E’ nonviolenza questa? Sono nonviolenti questi metodi d’azione del M5S?

Io credo di sì, credo che il M5S sia diventato un partito di massa superando il PR e l’IDV sul loro terreno, rispettivamente la lotta contro la partitocrazia e la lotta per la legalità, perché ha messo in atto tali lotte con metodi che sono nella sostanza, pur con le contraddizioni che ho già segnalato, molto più democratici e nonviolenti di quelli messi in atto da qualsivoglia partito, anche dai partiti di sinistra. Qualcuno infatti potrebbe farmi notare che i nonviolenti hanno sostenuto i partiti di sinistra, non il PR o l’IDV, negli ultimi anni. Bene, vogliamo parlare della fine che ha fatto la Sinistra l’Arcobaleno? O Rivoluzione Civile? O che sta facendo il Pd, ammesso e non concesso che sia ancora da considerarsi un partito di centrosinistra?

La sinistra non esiste più da 5 anni, vista la fine fatta dall’Arcobaleno e da Rivoluzione Civile. Vendola per entrare in Parlamento ha dovuto elemosinare un’alleanza col Pd, sottomettendosi al punto da firmare un patto elettorale, in vista delle elezioni, che di sinistra o di nonviolento aveva poco o nulla.
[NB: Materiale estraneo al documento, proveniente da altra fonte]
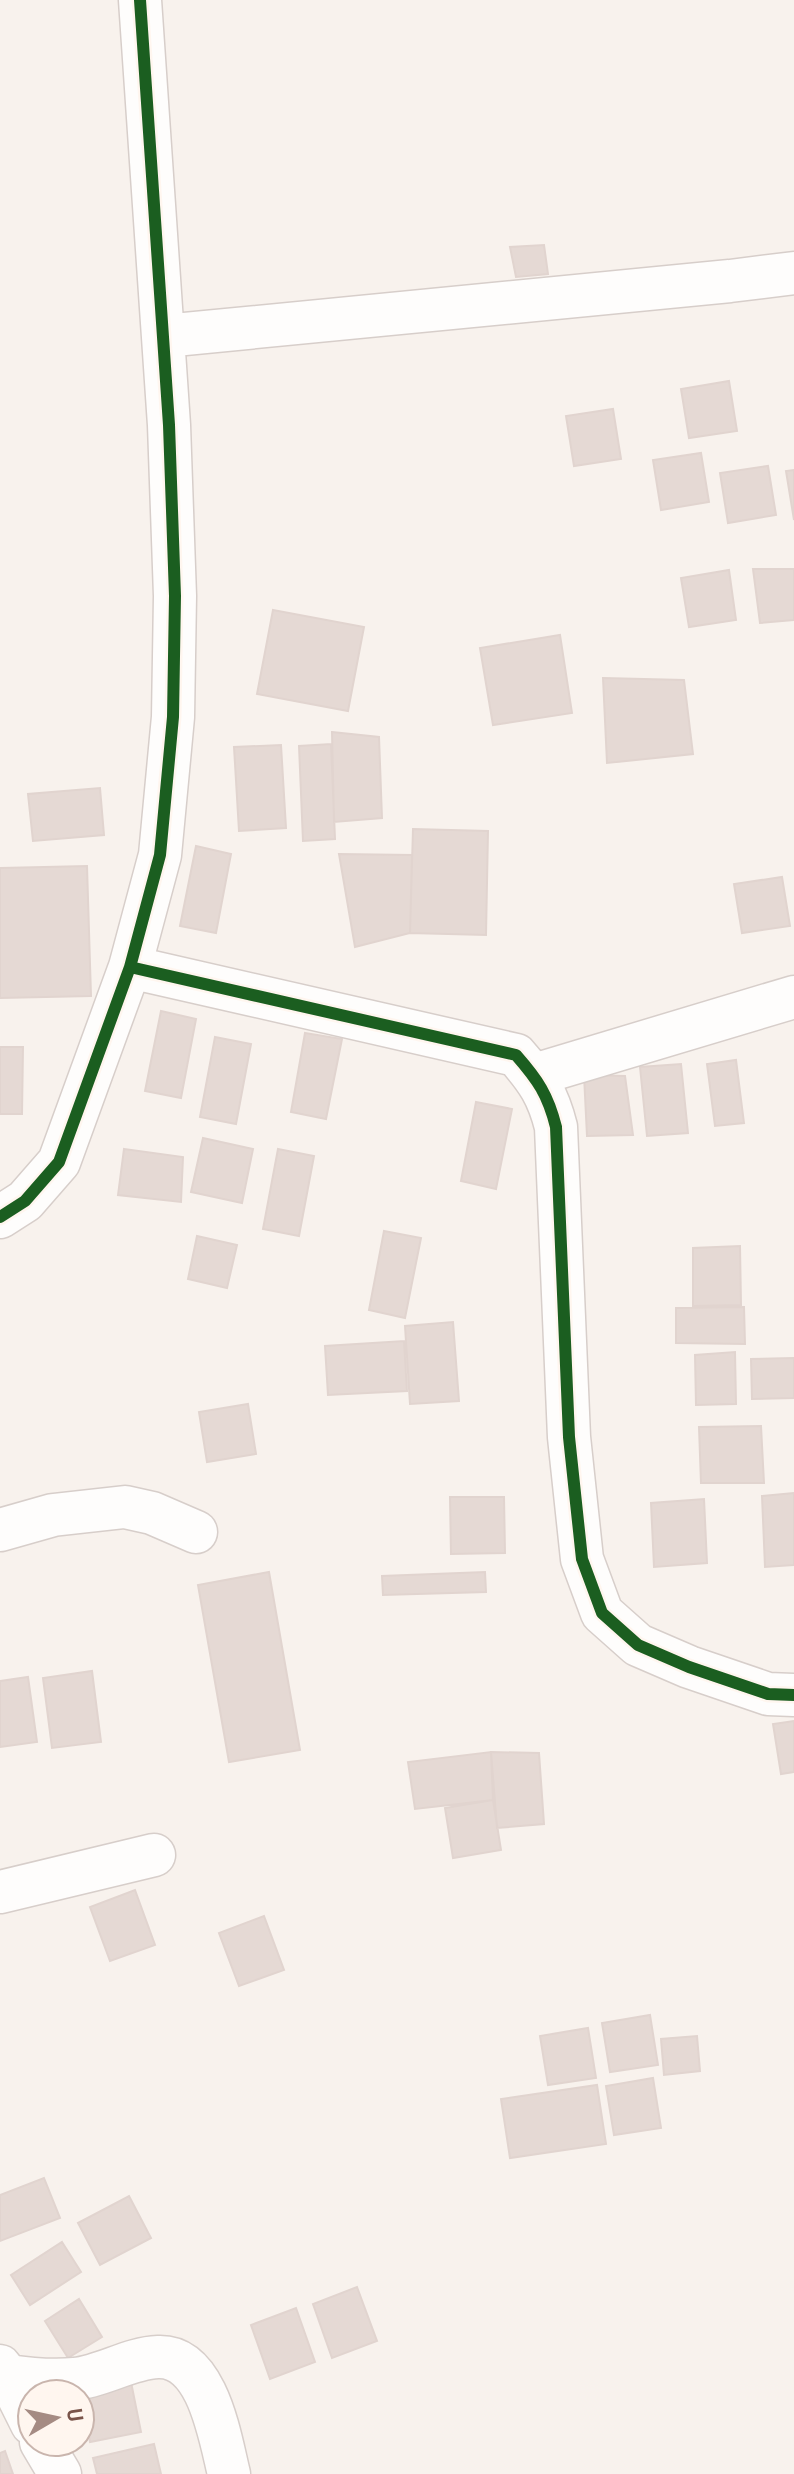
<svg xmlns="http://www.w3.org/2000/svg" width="794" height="2474" font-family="'Archivo Narrow',sans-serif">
<rect width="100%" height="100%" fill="#f8f2ed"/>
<path fill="#e5d9d4" stroke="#e1d4cf" stroke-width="2" d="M544,245L548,274L516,277L510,247Z
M729,381L737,431L689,438L681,389Z
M613,409L621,459L574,466L566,416Z
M701,453L709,502L661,510L653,460Z
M768,466L776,515L728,523L720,473Z
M794,470V520L786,471Z
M753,569H794V620L760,623Z
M729,570L736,620L689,627L681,578Z
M273,610L364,627L348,711L257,694Z
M560,635L572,713L493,725L480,648Z
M603,678L684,680L693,754L607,763Z
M332,732L379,737L382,818L334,822Z
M331,744L335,839L303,841L299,746Z
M281,745L286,828L239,831L234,747Z
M100,788L104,835L33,841L28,794Z
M413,829L488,831L486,935L410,933Z
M196,846L231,854L216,933L180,926Z
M339,854L412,855L410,933L355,947Z
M87,866L91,996L0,998V868Z
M782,877L790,926L742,933L734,884Z
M161,1011L196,1019L181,1098L145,1091Z
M305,1033L342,1039L326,1119L291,1112Z
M215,1037L251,1044L236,1124L200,1117Z
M0,1047H23L22,1114H0Z
M736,1060L744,1123L715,1126L707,1064Z
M681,1064L688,1133L647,1136L640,1067Z
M584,1075L625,1076L633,1135L587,1136Z
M476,1102L512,1109L496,1189L461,1181Z
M203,1138L253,1149L242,1203L191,1192Z
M124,1149L183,1157L181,1202L118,1195Z
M278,1149L314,1156L299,1236L263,1229Z
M384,1231L421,1238L405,1318L369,1310Z
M197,1236L237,1245L227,1288L188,1279Z
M740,1246L741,1305L693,1306V1248Z
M744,1307L745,1344L676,1343V1308Z
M453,1322L459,1401L410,1404L405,1326Z
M404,1341L407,1391L328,1395L325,1346Z
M735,1352L736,1404L696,1405L695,1355Z
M794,1358V1398L752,1399L751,1359Z
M248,1404L256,1454L207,1462L199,1412Z
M761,1426L764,1483H701L699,1427Z
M794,1493V1565L765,1567L762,1496Z
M450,1497H504L505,1553L451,1554Z
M704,1499L707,1563L654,1567L651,1503Z
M269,1572L300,1750L229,1762L198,1585Z
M485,1572L486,1592L383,1595L382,1576Z
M92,1671L101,1742L52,1748L43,1678Z
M28,1677L37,1742L0,1747V1681Z
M794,1721V1772L781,1774L773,1724Z
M491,1752L539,1753L544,1824L497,1828Z
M491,1752L493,1800L415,1809L408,1762Z
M493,1800L501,1850L453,1858L445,1808Z
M135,1890L155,1945L110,1961L90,1907Z
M264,1916L284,1970L239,1986L219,1933Z
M650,2015L658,2065L610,2072L602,2023Z
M588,2028L596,2078L548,2085L540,2036Z
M697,2036L700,2071L664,2075L661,2039Z
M653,2078L661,2128L614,2135L606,2086Z
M597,2085L606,2144L510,2158L501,2099Z
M44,2178L60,2218L0,2241V2195Z
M129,2196L151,2238L100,2265L78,2223Z
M62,2242L81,2272L30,2305L11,2275Z
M357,2287L377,2341L332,2358L313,2304Z
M79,2299L102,2337L68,2358L45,2321Z
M296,2308L315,2362L270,2379L251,2325Z
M131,2382L141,2432L90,2442L81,2391Z
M154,2444L161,2474H97L93,2458Z
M5,2451L13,2474H0V2453Z"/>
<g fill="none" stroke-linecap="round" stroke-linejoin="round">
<defs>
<path id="minor" d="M164,336L730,281L794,273
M130,967L516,1055C538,1080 548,1095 556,1127L569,1437L582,1559L602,1613L638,1645L689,1667L768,1694L794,1695
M534,1075L794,997
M0,1217L25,1201L59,1162L130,967L160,855L173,717L175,596L169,425L140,0
M0,1530L53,1515L125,1507L152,1513L196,1532
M0,1892L154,1855
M0,2366L8,2376C29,2379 54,2381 75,2379C103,2376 130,2358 158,2357C208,2355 220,2438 229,2474
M8,2376L32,2424
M41,2442L60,2474"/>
</defs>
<use href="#minor" stroke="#d7ceca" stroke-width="45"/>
<use href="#minor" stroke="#fefdfc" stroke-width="42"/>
<defs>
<path id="cycleway" d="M130,967L516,1055C538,1080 548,1095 556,1127L569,1437L582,1559L602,1613L638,1645L689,1667L768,1694L794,1695
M0,1217L25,1201L59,1162L130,967L160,855L173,717L175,596L169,425L140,0"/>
</defs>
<use href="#cycleway" stroke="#fff6ef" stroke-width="17"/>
<use href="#cycleway" stroke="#1b5e20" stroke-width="12"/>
</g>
<g transform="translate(56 2418) rotate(81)"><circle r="38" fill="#fff6ef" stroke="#c9b5ad" stroke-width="2"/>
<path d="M0-6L14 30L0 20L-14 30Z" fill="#a58b83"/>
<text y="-12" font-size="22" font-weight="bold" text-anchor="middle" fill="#79544a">U</text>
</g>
</svg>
La sinistra è finita. E non solo a livello parlamentare, ma anche sindacale e sociale. I partiti e i sindacati, i movimenti e le associazioni, intesi come forze sociali che potevano contare e incidere nella società con i loro iscritti, di fatto non esistono più. La società che viviamo è del tutto frammentata, senza più la parvenza di una vita comunitaria: non esiste più la comunità, siamo immersi in un sempre maggiore anonimato sociale dove per autodifesa vige il più cupo individualismo. Ecco perché caro Alberto L’Abate non ha più senso parlare di Destra e Sinistra, in un certo senso, come fa Grillo: non perché non esista più nessuna differenza di contenuti programmatici tra i partiti – benché effettivamente tali contenuti siano sempre più simili, nell’era del pensiero unico del capitalismo globalizzato – ma perché non ci sono più i blocchi sociali che venivano rappresentati dai partiti di destra e di sinistra (oltre al fatto che sotto molti aspetti etici destra e sinistra parlamentari sono state unite, colluse, complici in comportamenti disdicevoli che le hanno portate a essere identificate come “casta”).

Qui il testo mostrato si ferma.